Graeme Nixon is a lecturer in religious, moral and philosophical studies at Aberdeen University
In my first placement during my teacher training at a certain Glasgow academy some 12 years ago, I was asked why I had come into teaching. Was it because of the subject, or because of children? Rather naively, I declared that it was to explore and share my enthusiasm for my subject (religious, moral and philosophical studies).
Clearly, this was not the right answer, honest though it was. I wish I had known then that I was a teacher of children. It would have made those conversations in hairdressers that much easier (or shorter).
I'd like to question the politically correct line of teacher education, that we are teachers of children rather than of a particular subject; or at least the emphasis placed on it with regards to the secondary sector.

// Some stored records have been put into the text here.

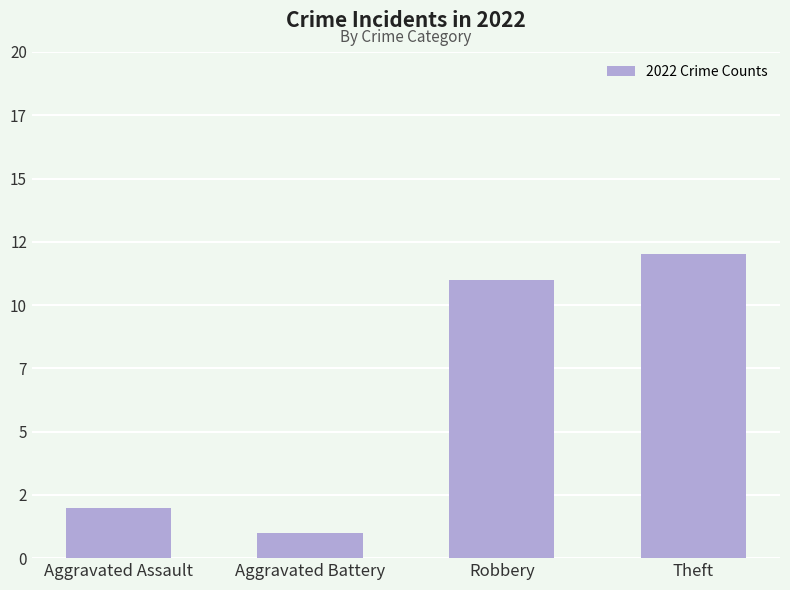

What is the average value?

6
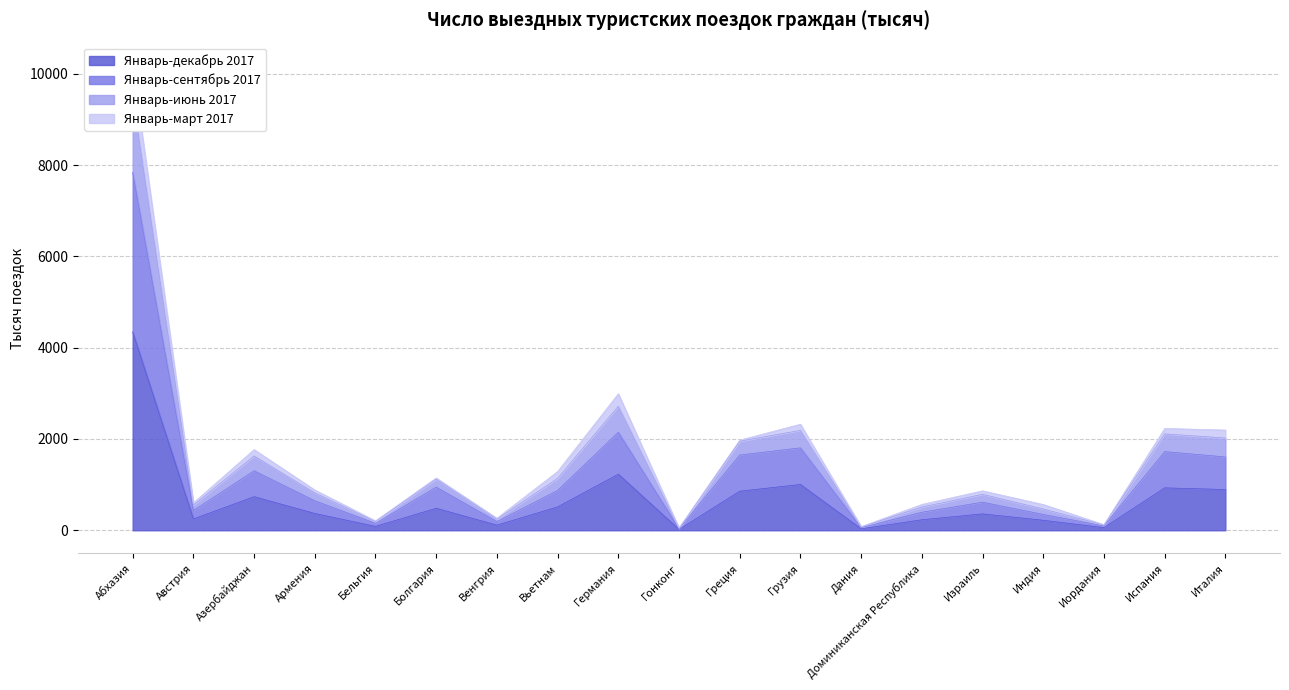

At which category does Январь-сентябрь 2017 reach its first local peak?

Азербайджан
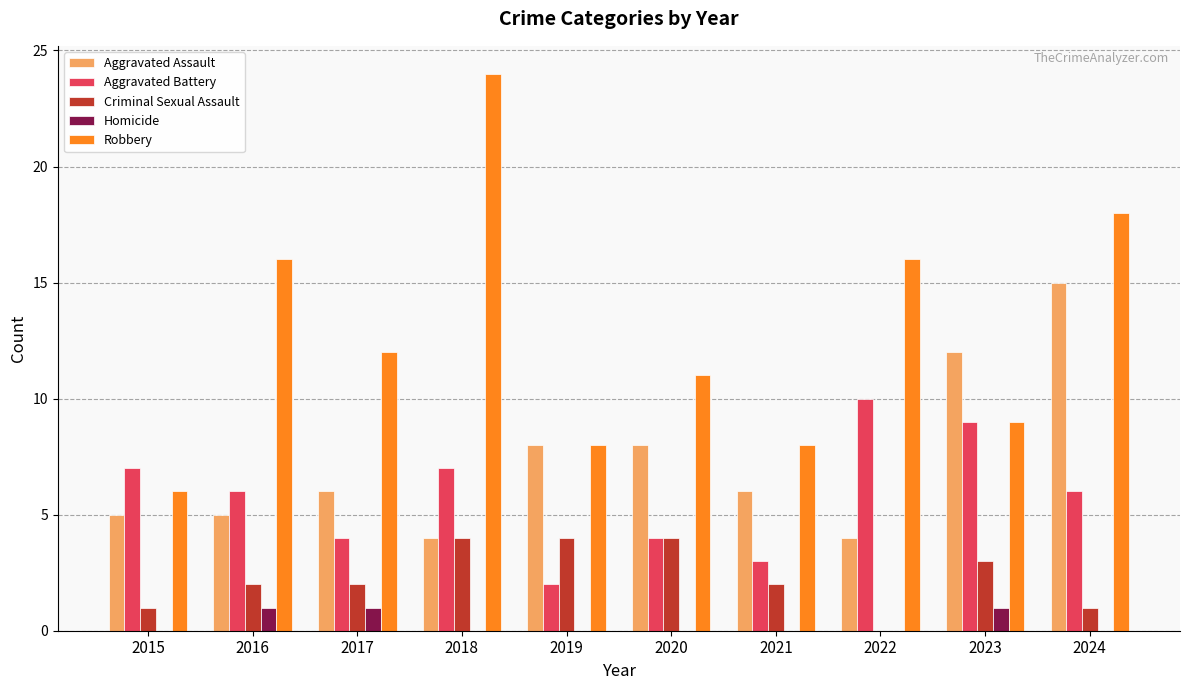

Is the value of Homicide at 2018 greater than the value of Criminal Sexual Assault at 2024?

No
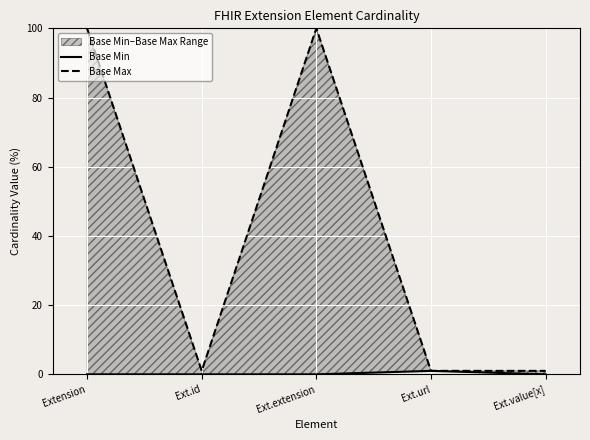

Where is Base Min nearest to the value 0?

Extension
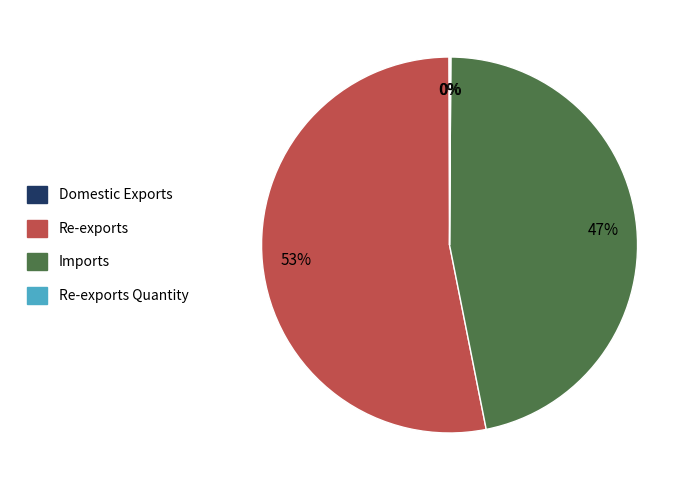

Is there any slice that represents more than half of the pie?

Yes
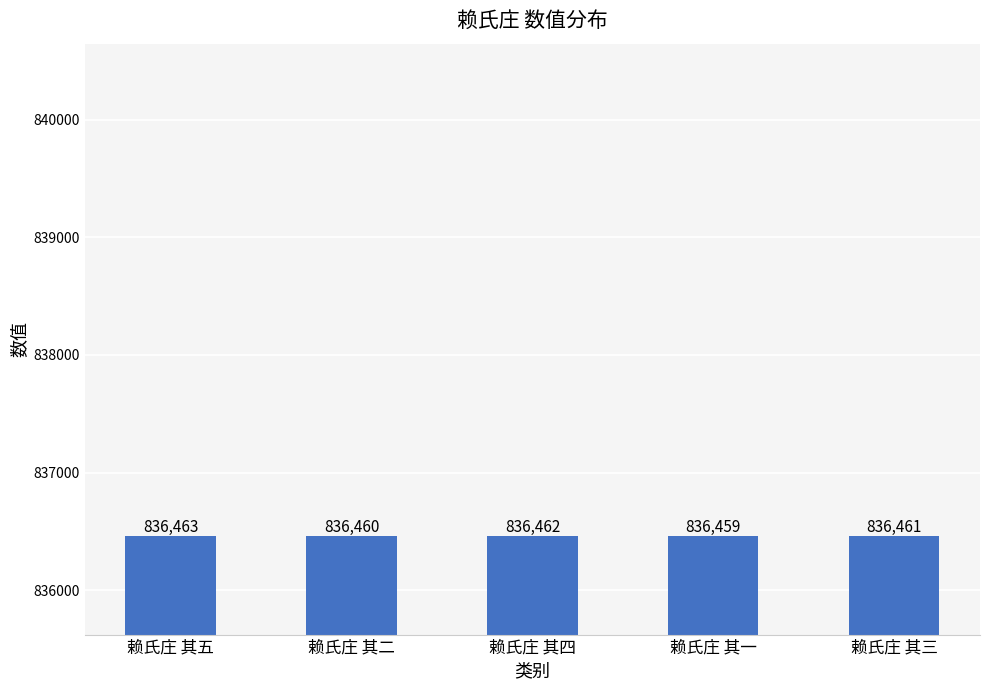

List the labels in order of value, smallest first.

赖氏庄 其一, 赖氏庄 其二, 赖氏庄 其三, 赖氏庄 其四, 赖氏庄 其五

The galling aspect of this truism is the implied exclusivity student teachers must be one thing or the other (and one option is clearly frowned on by those who assess their progress).
Sure, there is a case for questioning compartmentalisation of knowledge and the competition between subject islands in secondary schools. I agree that there should be a more seamless understanding between primary and secondary (though this should not be a one-way street).
But how helpful is it to trumpet repeatedly the "you are teachers of children" mantra to prospective teachers, many of whom regard their love of a particular subject as core to their fledgling professional identity and to themselves as human beings?
I suspect the amount of zeal with which these pronouncements are made is proportional to the speaker's distance from the secondary chalkface. They have taken on a platitudinous and patronising tone. They are patronising to subject teachers, who are fully committed to cross-curricular pedagogy and educational theory. But they are also patronising to the children, who are perfectly capable of discerning between subjects and need to have enthused subject zealots before them in order to explore and shape their self-image. Obviously, this is increasingly the case in the secondary sector (cast your mind back to the formative teachers you experienced).
If this means that the primarysecondary division is less soluble than certain "renaissance" educationists think it should be, so be it. The philosopher Bertrand Russell put it rather well: "Knowledge wielded by love is what the educator needs, and what his pupils should acquire. In earlier years, love towards the pupils is the most important kind; in later years, love of the knowledge imparted becomes increasingly necessary."
Much is made of multiple intelligences, learning styles and individualised learning. Committed subject specialists provide a lived reality of these theories for pupils. While teacher education institutions persist with the "teachers of children" line, the needs of secondary children to encounter devoted specialists are being ignored.
I also worry that the uniformity that this presents is corrosive of professional identity and a turn-off for many who, precisely because of their subject enthusiasm, would offer a great deal to teaching. As Russell put it: "Progress should not be sacrificed to a mechanical equality."
If I could be that naive student teacher again, I would give the same answer. I am a teacher because of my subject. If this makes me a "dinosaur" in the eyes of some educationists, I would reply that it is a dinosaur akin to the crocodile or shark persistent, suited to the environment and ready to bite on the bum anyone who questions my place in the education food chain.
I suspect the majority of effective, popular and successful secondary teachers agree.